Source texts of formatted documents:
-- Opening Marker --

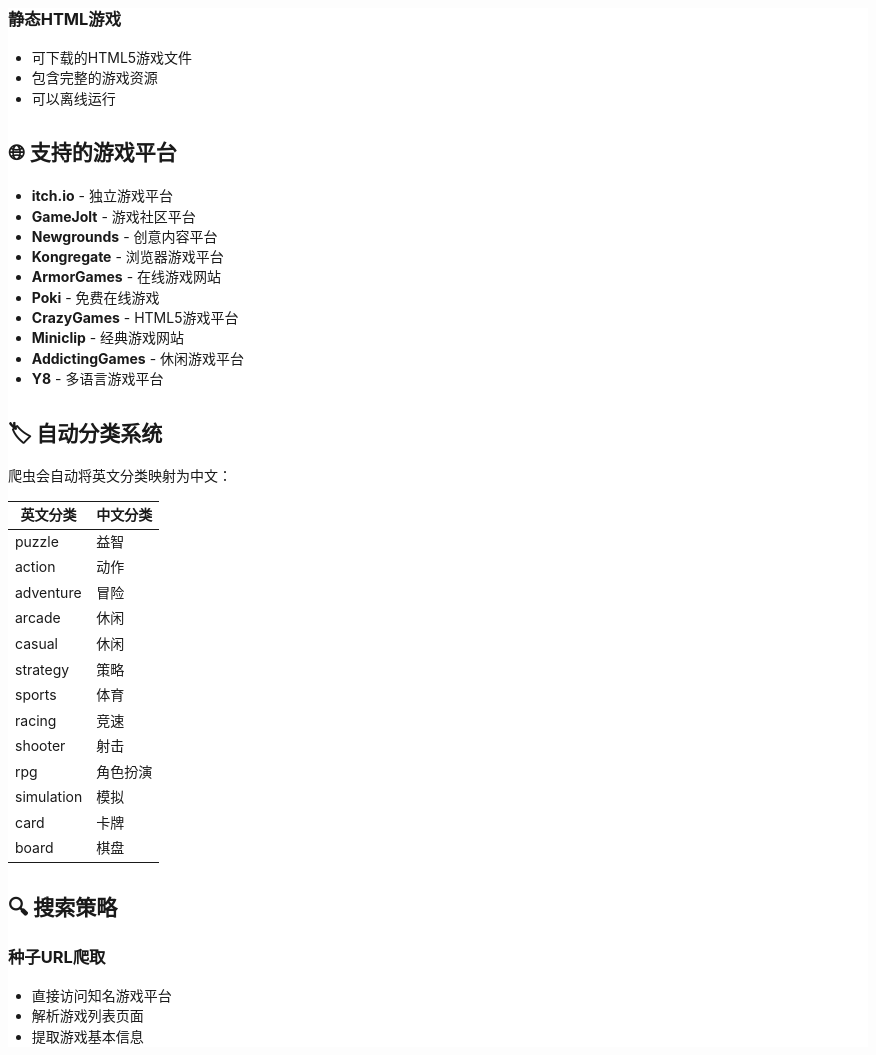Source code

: ### 静态HTML游戏
- 可下载的HTML5游戏文件
- 包含完整的游戏资源
- 可以离线运行

## 🌐 支持的游戏平台

- **itch.io** - 独立游戏平台
- **GameJolt** - 游戏社区平台
- **Newgrounds** - 创意内容平台
- **Kongregate** - 浏览器游戏平台
- **ArmorGames** - 在线游戏网站
- **Poki** - 免费在线游戏
- **CrazyGames** - HTML5游戏平台
- **Miniclip** - 经典游戏网站
- **AddictingGames** - 休闲游戏平台
- **Y8** - 多语言游戏平台

## 🏷️ 自动分类系统

爬虫会自动将英文分类映射为中文：

| 英文分类 | 中文分类 |
|---------|---------|
| puzzle | 益智 |
| action | 动作 |
| adventure | 冒险 |
| arcade | 休闲 |
| casual | 休闲 |
| strategy | 策略 |
| sports | 体育 |
| racing | 竞速 |
| shooter | 射击 |
| rpg | 角色扮演 |
| simulation | 模拟 |
| card | 卡牌 |
| board | 棋盘 |

## 🔍 搜索策略

### 种子URL爬取
- 直接访问知名游戏平台
- 解析游戏列表页面
- 提取游戏基本信息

-- Closing Marker --

§ What this task involves:
Starting at the line that contains "adventure | 冒险 |", retype every line through the end of the records exactly, and nothing else.

§ Task answer:
| adventure | 冒险 |
| arcade | 休闲 |
| casual | 休闲 |
| strategy | 策略 |
| sports | 体育 |
| racing | 竞速 |
| shooter | 射击 |
| rpg | 角色扮演 |
| simulation | 模拟 |
| card | 卡牌 |
| board | 棋盘 |

## 🔍 搜索策略

### 种子URL爬取
- 直接访问知名游戏平台
- 解析游戏列表页面
- 提取游戏基本信息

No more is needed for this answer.